• Records from a dataset:
########
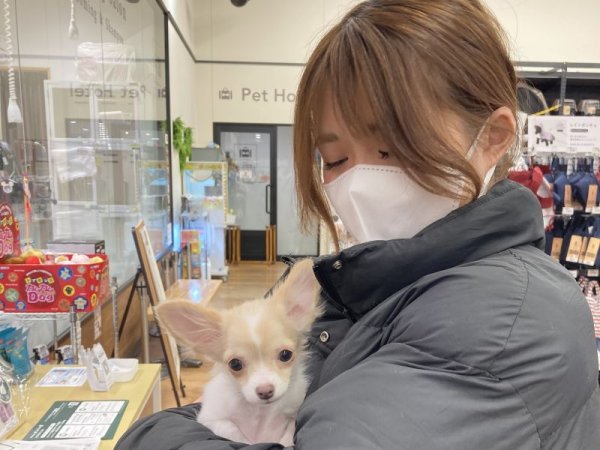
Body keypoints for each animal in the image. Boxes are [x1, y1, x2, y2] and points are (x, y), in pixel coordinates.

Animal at [155, 259, 321, 446]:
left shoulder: (292, 412)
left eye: (286, 355)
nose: (265, 391)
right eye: (235, 364)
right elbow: (234, 432)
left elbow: (288, 432)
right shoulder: (212, 419)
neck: (260, 413)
########
• What you need to do: Starting at the line with "left eye: (286, 355)", restate each line through the end of the records, both ends included, and stop there.

• Answer box:
left eye: (286, 355)
nose: (265, 391)
right eye: (235, 364)
right elbow: (234, 432)
left elbow: (288, 432)
right shoulder: (212, 419)
neck: (260, 413)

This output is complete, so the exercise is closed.